Miyoshino Airfield Japanese Army-Navy airfield, located near the center of the Shumushu island. This airfield based several units including a B5N2 Kate, G3M Nell and Ki-43 Oscar based there.
Kataoka Naval Base (Imaizaki Airfield):This base had two runways 5,000' x 250' and 4,000' x 250'. The base had a large 130' x 165' hangar with 13 covered revetments and 34 uncovered revetments, three 60' oil storage tanks, and other barracks and supply buildings. The base also had a seaplane facility on the harbor, allowing H6K2 Mavis flying boats to operate at the base as headquarters of the 5th Fleet.

Such units were sometimes reinforced by seaplane tender Kimikawa Maru (with the 452nd Air Fleet aboard, equipped with Nakajima A6M2-N "Rufe" Hydro fighters).

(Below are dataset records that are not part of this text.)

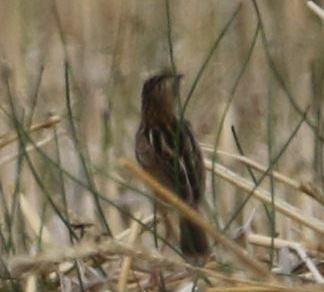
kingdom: Animalia
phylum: Chordata
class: Aves
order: Passeriformes
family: Cisticolidae
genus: Cisticola
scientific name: Cisticola juncidis
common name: Zitting cisticola
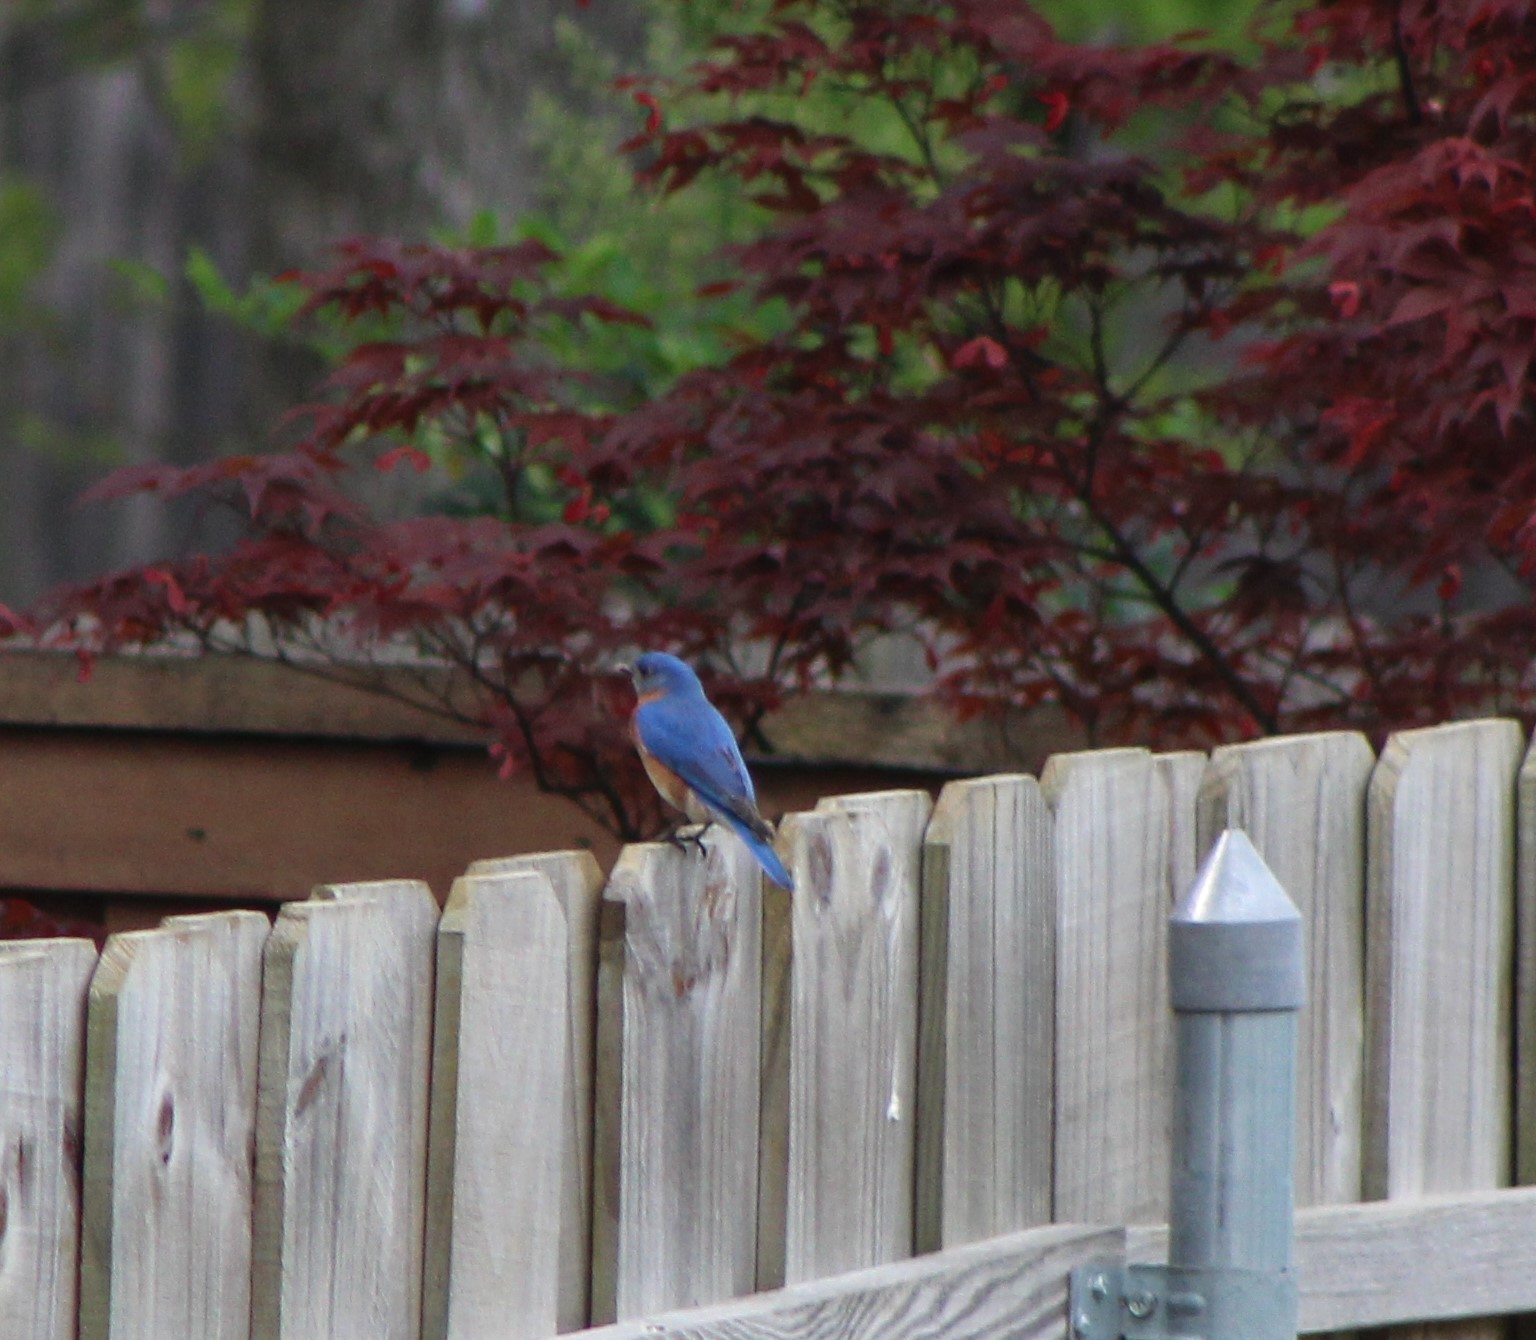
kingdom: Animalia
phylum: Chordata
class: Aves
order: Passeriformes
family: Turdidae
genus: Sialia
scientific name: Sialia sialis
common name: Eastern bluebird
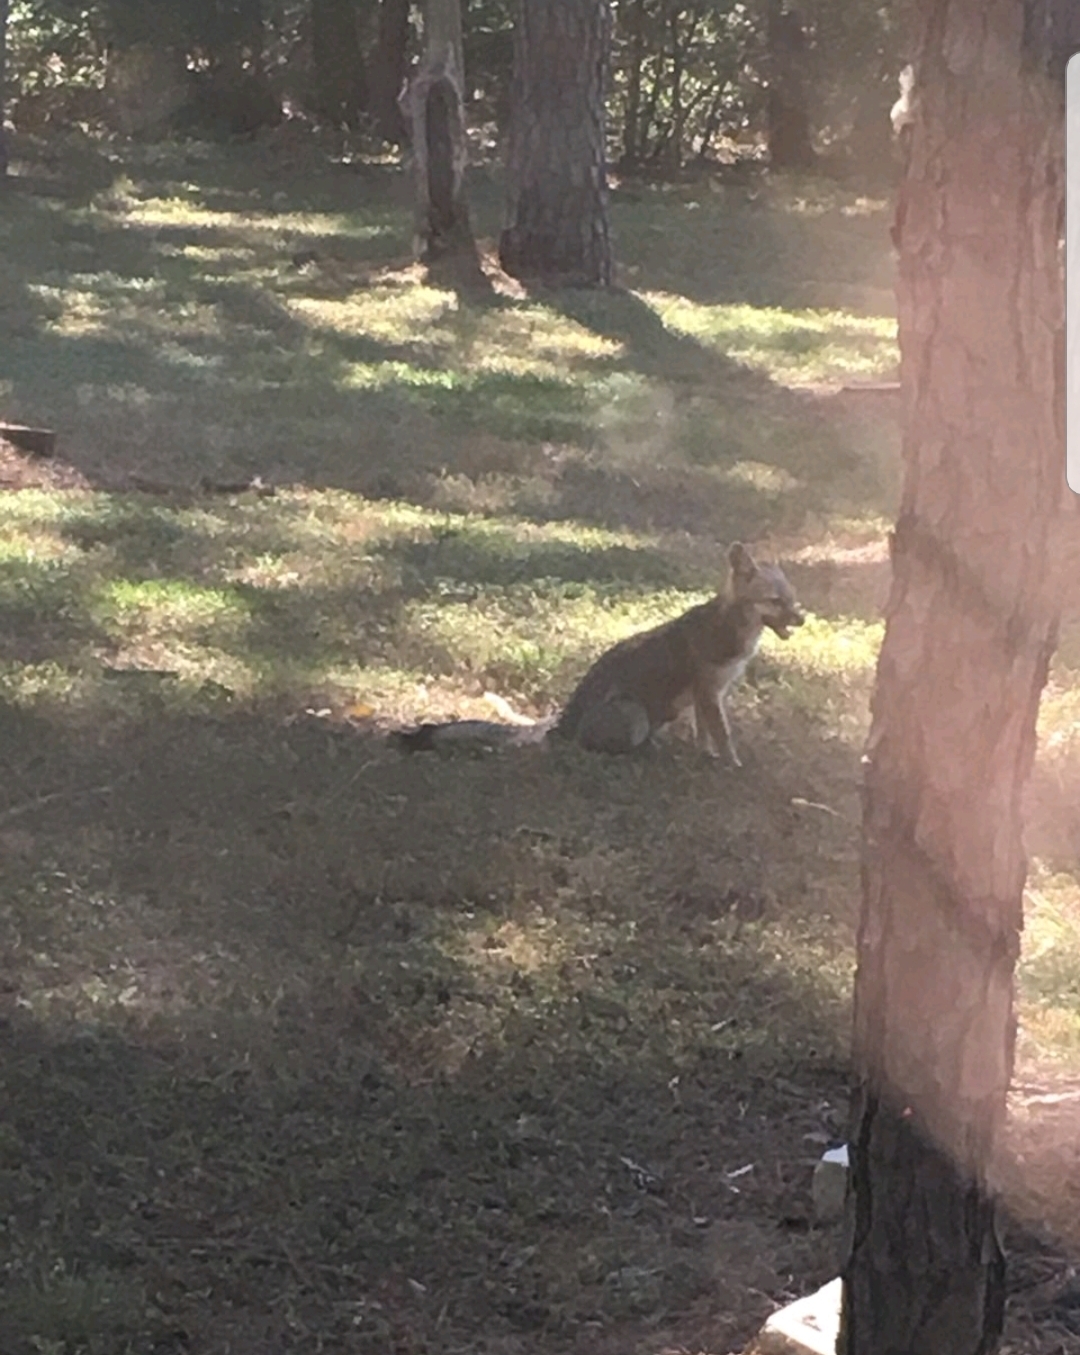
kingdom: Animalia
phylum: Chordata
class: Mammalia
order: Carnivora
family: Canidae
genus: Urocyon
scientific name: Urocyon cinereoargenteus
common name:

There was also a Japanese air early warning radar of unspecified type on the southern cape of Paramushiro, Kurabu Zaki, but its view of Shumushu was likely blocked by the 5958-foot volcano (apparently named Suribachi, like the one on Iwo Jima) in the center of Paramushiro.

Shimushiro Island

Shimushiro fortification system
There are less than 2 or possibly more fortifications and 6 or more coastal defensive positions commanded from Itarkioi and Ketoebone Fortresses.

Japanese Army units 

 42nd Division (Itarkioi and Ketoebone detachments) at Simushir island.

Matsuwa Island 

 41st Independent Mixed Regiment (Colonel Ueda)
 6th Independent Tank Company
 Matsuwa Army Field Battalion
 Matsuwa Air Intelligence Unit
 102nd Hikōtai, 553rd Kōkūtai (air naval unit equipped D3A2 type 99 model 22)
 Possible east-west airstrip on southern area of island, upwards of 1.33 km maximum length

Uruppu Island 

6000 troops were based on Uruppu, including:

 129th Independent Mixed Brigade (Maj. Niho)
 53rd Anchorange Unit
 6th Disembarkation Unit (800 men)
 80th Airfield Battalion
 Uruppu Air Intelligence Unit (800 men)
 5th Independent Tank Company
 23rd Independent AA Gun Company

Other North Kuriles units 

Some units possibly existed in Shashukotan (Ootome Base) and Onnekotan (Torushiri Base).

Minami Chishima Fortress

Etorofu Island

Etorofu fortification system 

Defensive organization commanded from Rubetsu Fortress, was divided into:

Etorofu District:

 Shibetoro County
 Shibetoro Fortress
 Shana County
 Shana Fortress
 Bettobu Fortress
 Rubetsu or Etorofu County
 Toshimoe Fortress
 Rubetsu Fortress
 Tennel Fortress
 Naibo Fortress
 Riyaushi Fortress
 Tanemoe Fortress

Japanese Army units 

 89th Division
 3rd Mixed Brigade
 15th Independent Mortar Battalion
 6th Independent Machine Gun Battalion
 67th Independent Field Machine Cannon Company
 23rd Independent Field AA Gun Company
 13th Independent Antitank Gun Company
 6th Shipping Engineer Regiment
 Etorofu Air Intelligence Unit
 3rd Attack Air Combat regiment (equipped with Ki-48-Ib and Ki-48-IIa Bombers)
 Hokushintai Sentai (Army Anti Submarine Warfare Squadron) (equipped with Ki-45-Tei is KMX-MAD (Magnetic Anomaly Detector))based in Tenneru Army Airfield, Etorofu Island.

Shikotan Island 

 4th Mixed Brigade (part of 89th division)
 23rd Independent Machine Gun Battalion
 1st Mortar Company/15th Independent Mortar Battalion

Kunashiri Island 

 421st Battalion (part of 4th Mixed Brigade belonging to 89th division)
 23rd Special Guards Company

Other South Kuril units 

There were probably other detached units in Habomai Archipelago (Kaigara Group, Suisho, Akiyuri, Yuri, Shibotsu and Taraku island).